Activity:
Please lay out every line of the data below as a JSON list of strings, one string per line, leaving out any blank lines.
══ Dataset records
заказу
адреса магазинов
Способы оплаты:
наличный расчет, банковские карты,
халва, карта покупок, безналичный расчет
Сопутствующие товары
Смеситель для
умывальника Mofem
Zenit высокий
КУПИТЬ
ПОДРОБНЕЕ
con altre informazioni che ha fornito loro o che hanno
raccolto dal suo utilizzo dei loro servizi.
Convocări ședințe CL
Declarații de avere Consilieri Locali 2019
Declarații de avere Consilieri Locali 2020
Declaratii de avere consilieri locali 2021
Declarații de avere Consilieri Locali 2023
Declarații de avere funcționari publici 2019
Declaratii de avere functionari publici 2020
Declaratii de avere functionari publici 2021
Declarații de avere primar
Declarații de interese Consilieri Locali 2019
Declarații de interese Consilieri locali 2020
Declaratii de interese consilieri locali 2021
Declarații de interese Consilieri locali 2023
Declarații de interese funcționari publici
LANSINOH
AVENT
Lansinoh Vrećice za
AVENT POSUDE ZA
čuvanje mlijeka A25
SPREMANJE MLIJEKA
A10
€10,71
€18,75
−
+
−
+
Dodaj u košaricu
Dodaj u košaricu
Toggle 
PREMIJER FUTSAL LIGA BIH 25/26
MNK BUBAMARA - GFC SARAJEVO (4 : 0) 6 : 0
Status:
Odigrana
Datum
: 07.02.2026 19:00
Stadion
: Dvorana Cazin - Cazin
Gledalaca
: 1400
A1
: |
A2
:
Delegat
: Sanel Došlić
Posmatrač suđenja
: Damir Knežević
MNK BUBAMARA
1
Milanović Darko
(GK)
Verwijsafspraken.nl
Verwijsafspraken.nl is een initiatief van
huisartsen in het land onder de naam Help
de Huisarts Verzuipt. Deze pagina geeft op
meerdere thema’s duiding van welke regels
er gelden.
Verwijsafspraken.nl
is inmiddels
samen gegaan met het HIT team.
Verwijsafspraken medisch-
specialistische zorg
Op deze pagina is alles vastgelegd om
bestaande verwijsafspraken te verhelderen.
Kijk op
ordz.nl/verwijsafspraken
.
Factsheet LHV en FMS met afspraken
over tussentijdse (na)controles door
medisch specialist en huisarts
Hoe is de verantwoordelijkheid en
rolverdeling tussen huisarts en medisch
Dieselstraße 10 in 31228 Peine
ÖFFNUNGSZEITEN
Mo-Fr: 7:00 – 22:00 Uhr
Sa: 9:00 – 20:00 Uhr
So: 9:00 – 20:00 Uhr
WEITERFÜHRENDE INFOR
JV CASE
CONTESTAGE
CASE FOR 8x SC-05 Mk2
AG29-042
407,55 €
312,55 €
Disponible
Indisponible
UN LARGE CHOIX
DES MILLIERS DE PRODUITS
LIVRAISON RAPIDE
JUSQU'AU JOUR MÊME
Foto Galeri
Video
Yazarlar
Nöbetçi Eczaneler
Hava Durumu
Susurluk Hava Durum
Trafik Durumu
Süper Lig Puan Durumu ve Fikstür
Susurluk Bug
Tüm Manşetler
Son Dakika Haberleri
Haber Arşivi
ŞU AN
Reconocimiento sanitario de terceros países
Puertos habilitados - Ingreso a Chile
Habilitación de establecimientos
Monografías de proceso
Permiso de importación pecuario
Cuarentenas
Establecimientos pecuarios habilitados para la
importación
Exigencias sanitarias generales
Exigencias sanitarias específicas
════
Solution for this problem:
[
  "заказу",
  "адреса магазинов",
  "Способы оплаты:",
  "наличный расчет, банковские карты,",
  "халва, карта покупок, безналичный расчет",
  "Сопутствующие товары",
  "Смеситель для",
  "умывальника Mofem",
  "Zenit высокий",
  "КУПИТЬ",
  "ПОДРОБНЕЕ",
  "con altre informazioni che ha fornito loro o che hanno",
  "raccolto dal suo utilizzo dei loro servizi.",
  "Convocări ședințe CL",
  "Declarații de avere Consilieri Locali 2019",
  "Declarații de avere Consilieri Locali 2020",
  "Declaratii de avere consilieri locali 2021",
  "Declarații de avere Consilieri Locali 2023",
  "Declarații de avere funcționari publici 2019",
  "Declaratii de avere functionari publici 2020",
  "Declaratii de avere functionari publici 2021",
  "Declarații de avere primar",
  "Declarații de interese Consilieri Locali 2019",
  "Declarații de interese Consilieri locali 2020",
  "Declaratii de interese consilieri locali 2021",
  "Declarații de interese Consilieri locali 2023",
  "Declarații de interese funcționari publici",
  "LANSINOH",
  "AVENT",
  "Lansinoh Vrećice za",
  "AVENT POSUDE ZA",
  "čuvanje mlijeka A25",
  "SPREMANJE MLIJEKA",
  "A10",
  "€10,71",
  "€18,75",
  "−",
  "+",
  "−",
  "+",
  "Dodaj u košaricu",
  "Dodaj u košaricu",
  "Toggle ",
  "PREMIJER FUTSAL LIGA BIH 25/26",
  "MNK BUBAMARA - GFC SARAJEVO (4 : 0) 6 : 0",
  "Status:",
  "Odigrana",
  "Datum",
  ": 07.02.2026 19:00",
  "Stadion",
  ": Dvorana Cazin - Cazin",
  "Gledalaca",
  ": 1400",
  "A1",
  ": |",
  "A2",
  ":",
  "Delegat",
  ": Sanel Došlić",
  "Posmatrač suđenja",
  ": Damir Knežević",
  "MNK BUBAMARA",
  "1",
  "Milanović Darko",
  "(GK)",
  "Verwijsafspraken.nl",
  "Verwijsafspraken.nl is een initiatief van",
  "huisartsen in het land onder de naam Help",
  "de Huisarts Verzuipt. Deze pagina geeft op",
  "meerdere thema’s duiding van welke regels",
  "er gelden.",
  "Verwijsafspraken.nl",
  "is inmiddels",
  "samen gegaan met het HIT team.",
  "Verwijsafspraken medisch-",
  "specialistische zorg",
  "Op deze pagina is alles vastgelegd om",
  "bestaande verwijsafspraken te verhelderen.",
  "Kijk op",
  "ordz.nl/verwijsafspraken",
  ".",
  "Factsheet LHV en FMS met afspraken",
  "over tussentijdse (na)controles door",
  "medisch specialist en huisarts",
  "Hoe is de verantwoordelijkheid en",
  "rolverdeling tussen huisarts en medisch",
  "Dieselstraße 10 in 31228 Peine",
  "ÖFFNUNGSZEITEN",
  "Mo-Fr: 7:00 – 22:00 Uhr",
  "Sa: 9:00 – 20:00 Uhr",
  "So: 9:00 – 20:00 Uhr",
  "WEITERFÜHRENDE INFOR",
  "JV CASE",
  "CONTESTAGE",
  "CASE FOR 8x SC-05 Mk2",
  "AG29-042",
  "407,55 €",
  "312,55 €",
  "Disponible",
  "Indisponible",
  "UN LARGE CHOIX",
  "DES MILLIERS DE PRODUITS",
  "LIVRAISON RAPIDE",
  "JUSQU'AU JOUR MÊME",
  "Foto Galeri",
  "Video",
  "Yazarlar",
  "Nöbetçi Eczaneler",
  "Hava Durumu",
  "Susurluk Hava Durum",
  "Trafik Durumu",
  "Süper Lig Puan Durumu ve Fikstür",
  "Susurluk Bug",
  "Tüm Manşetler",
  "Son Dakika Haberleri",
  "Haber Arşivi",
  "ŞU AN",
  "Reconocimiento sanitario de terceros países",
  "Puertos habilitados - Ingreso a Chile",
  "Habilitación de establecimientos",
  "Monografías de proceso",
  "Permiso de importación pecuario",
  "Cuarentenas",
  "Establecimientos pecuarios habilitados para la",
  "importación",
  "Exigencias sanitarias generales",
  "Exigencias sanitarias específicas"
]